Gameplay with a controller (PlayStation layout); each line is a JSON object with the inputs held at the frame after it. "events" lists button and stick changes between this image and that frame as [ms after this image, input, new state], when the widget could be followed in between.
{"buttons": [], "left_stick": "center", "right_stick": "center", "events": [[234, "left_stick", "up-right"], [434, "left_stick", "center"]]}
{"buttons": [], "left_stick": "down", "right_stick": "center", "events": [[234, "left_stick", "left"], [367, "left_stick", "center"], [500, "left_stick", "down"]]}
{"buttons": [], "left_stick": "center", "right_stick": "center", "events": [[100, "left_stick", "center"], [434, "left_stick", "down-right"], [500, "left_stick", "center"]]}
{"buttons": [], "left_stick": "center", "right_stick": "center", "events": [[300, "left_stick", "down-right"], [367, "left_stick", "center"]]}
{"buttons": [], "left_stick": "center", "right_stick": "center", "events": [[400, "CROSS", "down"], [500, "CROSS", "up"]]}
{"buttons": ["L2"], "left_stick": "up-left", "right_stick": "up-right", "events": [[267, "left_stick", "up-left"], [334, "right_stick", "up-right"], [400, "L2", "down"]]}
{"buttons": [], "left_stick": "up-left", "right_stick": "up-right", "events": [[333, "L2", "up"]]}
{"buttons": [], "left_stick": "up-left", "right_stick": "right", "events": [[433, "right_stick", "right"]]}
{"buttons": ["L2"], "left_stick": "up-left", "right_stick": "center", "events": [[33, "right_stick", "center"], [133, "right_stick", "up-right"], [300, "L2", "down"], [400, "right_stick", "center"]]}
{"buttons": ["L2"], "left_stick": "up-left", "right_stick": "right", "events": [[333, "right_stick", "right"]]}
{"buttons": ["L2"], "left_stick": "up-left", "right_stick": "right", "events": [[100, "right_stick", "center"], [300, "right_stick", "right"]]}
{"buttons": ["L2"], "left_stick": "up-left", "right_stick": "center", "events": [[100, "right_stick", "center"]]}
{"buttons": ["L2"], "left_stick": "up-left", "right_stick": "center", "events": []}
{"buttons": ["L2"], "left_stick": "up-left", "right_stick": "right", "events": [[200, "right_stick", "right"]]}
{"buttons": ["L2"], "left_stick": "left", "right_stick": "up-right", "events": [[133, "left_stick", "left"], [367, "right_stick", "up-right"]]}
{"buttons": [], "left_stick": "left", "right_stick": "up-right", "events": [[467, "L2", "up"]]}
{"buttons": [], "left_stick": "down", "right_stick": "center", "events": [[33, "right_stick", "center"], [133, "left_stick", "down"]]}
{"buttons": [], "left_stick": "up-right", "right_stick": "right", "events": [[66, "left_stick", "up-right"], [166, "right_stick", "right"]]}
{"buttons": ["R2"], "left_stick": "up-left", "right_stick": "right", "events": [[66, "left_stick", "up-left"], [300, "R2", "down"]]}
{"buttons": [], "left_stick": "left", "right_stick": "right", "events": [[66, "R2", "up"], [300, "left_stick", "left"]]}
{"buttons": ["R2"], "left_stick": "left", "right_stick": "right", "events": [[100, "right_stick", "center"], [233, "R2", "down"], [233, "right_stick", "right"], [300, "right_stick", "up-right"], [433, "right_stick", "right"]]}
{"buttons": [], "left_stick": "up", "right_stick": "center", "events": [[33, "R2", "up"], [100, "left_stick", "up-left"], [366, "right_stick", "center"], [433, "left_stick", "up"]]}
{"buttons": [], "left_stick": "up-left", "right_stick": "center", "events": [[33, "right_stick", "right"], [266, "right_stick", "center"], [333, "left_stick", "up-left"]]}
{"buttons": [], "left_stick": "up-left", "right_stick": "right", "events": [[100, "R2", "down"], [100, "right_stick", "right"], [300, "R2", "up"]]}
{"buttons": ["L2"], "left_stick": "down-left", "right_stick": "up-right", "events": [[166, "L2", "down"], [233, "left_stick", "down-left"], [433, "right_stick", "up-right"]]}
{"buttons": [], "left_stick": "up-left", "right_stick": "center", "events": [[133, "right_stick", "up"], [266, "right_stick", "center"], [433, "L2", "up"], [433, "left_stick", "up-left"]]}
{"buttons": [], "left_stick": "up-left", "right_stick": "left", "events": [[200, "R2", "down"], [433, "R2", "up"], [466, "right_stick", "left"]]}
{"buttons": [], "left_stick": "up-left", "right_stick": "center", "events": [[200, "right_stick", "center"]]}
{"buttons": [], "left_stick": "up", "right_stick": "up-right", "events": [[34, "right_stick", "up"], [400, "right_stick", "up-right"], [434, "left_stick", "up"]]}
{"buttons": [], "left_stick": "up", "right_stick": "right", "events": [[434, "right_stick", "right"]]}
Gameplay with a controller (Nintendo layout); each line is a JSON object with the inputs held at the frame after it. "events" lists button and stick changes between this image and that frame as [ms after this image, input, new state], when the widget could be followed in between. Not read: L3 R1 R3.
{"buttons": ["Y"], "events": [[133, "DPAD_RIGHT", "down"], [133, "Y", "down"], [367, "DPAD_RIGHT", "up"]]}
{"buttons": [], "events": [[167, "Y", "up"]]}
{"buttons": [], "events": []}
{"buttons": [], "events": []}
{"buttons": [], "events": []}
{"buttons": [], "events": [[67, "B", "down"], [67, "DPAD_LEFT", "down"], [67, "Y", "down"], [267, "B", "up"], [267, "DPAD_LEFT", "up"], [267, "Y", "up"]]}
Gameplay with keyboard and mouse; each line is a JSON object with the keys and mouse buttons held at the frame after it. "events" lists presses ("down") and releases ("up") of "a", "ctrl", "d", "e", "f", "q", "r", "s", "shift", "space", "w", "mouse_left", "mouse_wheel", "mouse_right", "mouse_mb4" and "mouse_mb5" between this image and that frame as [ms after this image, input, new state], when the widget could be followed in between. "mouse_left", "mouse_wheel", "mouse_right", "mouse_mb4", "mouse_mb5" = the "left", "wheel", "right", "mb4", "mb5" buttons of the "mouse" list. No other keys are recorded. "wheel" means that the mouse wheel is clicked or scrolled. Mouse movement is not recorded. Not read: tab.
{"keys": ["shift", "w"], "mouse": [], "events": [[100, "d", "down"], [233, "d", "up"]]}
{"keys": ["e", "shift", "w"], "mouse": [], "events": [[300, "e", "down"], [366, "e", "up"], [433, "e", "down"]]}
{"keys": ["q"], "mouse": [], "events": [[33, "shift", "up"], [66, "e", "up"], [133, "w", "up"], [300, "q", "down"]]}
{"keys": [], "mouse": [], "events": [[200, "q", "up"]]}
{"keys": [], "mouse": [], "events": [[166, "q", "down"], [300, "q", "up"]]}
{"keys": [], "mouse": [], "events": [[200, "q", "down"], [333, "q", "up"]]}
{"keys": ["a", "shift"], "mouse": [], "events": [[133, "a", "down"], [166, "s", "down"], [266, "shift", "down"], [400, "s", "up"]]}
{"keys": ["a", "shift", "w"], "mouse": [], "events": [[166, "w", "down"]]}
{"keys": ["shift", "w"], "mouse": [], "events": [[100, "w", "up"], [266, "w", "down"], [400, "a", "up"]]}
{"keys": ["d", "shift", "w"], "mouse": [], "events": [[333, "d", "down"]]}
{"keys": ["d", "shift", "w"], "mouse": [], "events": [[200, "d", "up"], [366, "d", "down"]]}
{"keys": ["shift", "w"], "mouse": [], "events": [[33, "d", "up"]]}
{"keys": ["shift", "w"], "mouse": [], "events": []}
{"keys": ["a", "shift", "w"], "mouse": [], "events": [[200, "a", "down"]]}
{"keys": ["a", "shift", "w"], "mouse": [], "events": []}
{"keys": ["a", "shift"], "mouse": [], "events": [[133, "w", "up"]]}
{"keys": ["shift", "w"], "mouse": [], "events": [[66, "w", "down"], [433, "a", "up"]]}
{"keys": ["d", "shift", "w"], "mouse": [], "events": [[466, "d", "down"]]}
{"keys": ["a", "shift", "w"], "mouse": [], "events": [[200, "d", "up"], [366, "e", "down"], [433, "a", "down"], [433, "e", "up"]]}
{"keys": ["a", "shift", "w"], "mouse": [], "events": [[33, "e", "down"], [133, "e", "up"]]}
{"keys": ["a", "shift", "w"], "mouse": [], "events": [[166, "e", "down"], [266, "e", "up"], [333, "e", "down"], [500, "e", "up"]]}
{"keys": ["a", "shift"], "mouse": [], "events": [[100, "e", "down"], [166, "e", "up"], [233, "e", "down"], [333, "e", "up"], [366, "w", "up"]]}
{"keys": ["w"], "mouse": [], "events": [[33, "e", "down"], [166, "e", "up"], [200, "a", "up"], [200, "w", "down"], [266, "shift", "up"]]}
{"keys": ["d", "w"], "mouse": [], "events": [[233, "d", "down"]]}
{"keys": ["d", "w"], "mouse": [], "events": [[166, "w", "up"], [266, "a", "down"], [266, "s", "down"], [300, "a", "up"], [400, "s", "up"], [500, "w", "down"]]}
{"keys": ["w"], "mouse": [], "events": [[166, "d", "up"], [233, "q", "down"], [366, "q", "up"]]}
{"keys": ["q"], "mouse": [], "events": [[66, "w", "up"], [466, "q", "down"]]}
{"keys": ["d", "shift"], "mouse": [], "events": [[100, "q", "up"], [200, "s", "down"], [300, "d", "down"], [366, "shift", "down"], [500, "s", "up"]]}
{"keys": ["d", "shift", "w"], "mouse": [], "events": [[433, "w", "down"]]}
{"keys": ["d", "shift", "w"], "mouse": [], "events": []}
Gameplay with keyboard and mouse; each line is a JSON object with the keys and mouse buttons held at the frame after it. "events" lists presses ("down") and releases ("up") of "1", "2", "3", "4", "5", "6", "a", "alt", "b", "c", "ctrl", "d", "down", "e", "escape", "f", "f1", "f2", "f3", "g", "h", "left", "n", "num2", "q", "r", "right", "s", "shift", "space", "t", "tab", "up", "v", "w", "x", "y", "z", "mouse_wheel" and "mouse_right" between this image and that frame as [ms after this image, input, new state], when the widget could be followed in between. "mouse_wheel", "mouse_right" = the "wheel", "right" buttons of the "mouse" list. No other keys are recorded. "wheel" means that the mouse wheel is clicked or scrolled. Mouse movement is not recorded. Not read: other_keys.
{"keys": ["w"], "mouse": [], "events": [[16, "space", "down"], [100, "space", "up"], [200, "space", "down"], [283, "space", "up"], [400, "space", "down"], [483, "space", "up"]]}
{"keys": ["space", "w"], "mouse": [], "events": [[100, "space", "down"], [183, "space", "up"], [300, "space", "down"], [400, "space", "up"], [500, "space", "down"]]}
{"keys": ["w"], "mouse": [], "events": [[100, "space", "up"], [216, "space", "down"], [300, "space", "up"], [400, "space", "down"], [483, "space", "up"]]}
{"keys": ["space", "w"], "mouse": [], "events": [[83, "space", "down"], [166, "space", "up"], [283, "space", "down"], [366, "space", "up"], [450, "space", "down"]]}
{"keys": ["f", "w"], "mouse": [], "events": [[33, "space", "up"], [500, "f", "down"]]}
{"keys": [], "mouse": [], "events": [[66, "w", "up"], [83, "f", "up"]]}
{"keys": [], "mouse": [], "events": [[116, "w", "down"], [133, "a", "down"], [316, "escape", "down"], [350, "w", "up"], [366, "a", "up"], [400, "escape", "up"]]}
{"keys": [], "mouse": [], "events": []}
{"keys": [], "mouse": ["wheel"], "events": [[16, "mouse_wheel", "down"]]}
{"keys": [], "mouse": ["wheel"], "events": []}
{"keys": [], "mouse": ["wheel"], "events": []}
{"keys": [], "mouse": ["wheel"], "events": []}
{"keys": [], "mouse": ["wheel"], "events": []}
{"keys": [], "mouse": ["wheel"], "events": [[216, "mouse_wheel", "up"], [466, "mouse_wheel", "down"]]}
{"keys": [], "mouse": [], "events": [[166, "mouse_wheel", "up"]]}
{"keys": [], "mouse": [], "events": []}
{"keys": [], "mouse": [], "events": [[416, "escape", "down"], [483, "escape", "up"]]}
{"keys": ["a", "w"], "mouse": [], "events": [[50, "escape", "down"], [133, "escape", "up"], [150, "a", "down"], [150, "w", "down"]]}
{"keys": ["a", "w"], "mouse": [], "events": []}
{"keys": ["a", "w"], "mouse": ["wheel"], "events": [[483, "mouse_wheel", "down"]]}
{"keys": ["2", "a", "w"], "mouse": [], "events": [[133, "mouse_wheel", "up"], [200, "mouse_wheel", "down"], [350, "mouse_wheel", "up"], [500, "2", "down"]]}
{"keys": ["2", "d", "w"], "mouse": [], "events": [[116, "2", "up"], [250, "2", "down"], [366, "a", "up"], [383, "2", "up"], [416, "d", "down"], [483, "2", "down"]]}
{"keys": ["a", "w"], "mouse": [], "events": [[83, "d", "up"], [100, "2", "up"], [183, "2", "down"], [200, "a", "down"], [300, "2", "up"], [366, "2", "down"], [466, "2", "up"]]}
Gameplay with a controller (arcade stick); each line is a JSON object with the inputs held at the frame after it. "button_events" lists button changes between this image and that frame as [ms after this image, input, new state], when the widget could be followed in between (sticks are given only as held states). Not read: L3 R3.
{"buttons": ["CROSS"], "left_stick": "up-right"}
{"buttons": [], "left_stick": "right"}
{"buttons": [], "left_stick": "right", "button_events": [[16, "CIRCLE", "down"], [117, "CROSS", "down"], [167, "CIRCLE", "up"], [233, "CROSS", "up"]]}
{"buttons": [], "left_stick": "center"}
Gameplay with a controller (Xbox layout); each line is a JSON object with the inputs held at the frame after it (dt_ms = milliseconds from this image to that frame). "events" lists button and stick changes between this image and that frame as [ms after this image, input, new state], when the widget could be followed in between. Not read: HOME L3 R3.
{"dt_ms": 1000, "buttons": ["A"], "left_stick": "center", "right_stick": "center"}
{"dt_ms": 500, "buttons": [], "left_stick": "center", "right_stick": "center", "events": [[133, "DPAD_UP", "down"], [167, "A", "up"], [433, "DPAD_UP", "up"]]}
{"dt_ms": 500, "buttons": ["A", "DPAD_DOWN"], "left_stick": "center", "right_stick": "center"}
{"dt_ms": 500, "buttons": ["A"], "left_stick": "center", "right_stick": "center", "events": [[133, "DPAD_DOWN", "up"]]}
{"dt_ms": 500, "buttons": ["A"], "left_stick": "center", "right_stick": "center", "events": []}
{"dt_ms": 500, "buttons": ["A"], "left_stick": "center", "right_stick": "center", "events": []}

==*==

▶ _Goal of the exercise_: Look through the listing above and copy each line with the word "layout" in it.

▶ _Answer box_:
Gameplay with a controller (PlayStation layout); each line is a JSON object with the inputs held at the frame after it. "events" lists button and stick changes between this image and that frame as [ms after this image, input, new state], when the widget could be followed in between.
Gameplay with a controller (Nintendo layout); each line is a JSON object with the inputs held at the frame after it. "events" lists button and stick changes between this image and that frame as [ms after this image, input, new state], when the widget could be followed in between. Not read: L3 R1 R3.
Gameplay with a controller (Xbox layout); each line is a JSON object with the inputs held at the frame after it (dt_ms = milliseconds from this image to that frame). "events" lists button and stick changes between this image and that frame as [ms after this image, input, new state], when the widget could be followed in between. Not read: HOME L3 R3.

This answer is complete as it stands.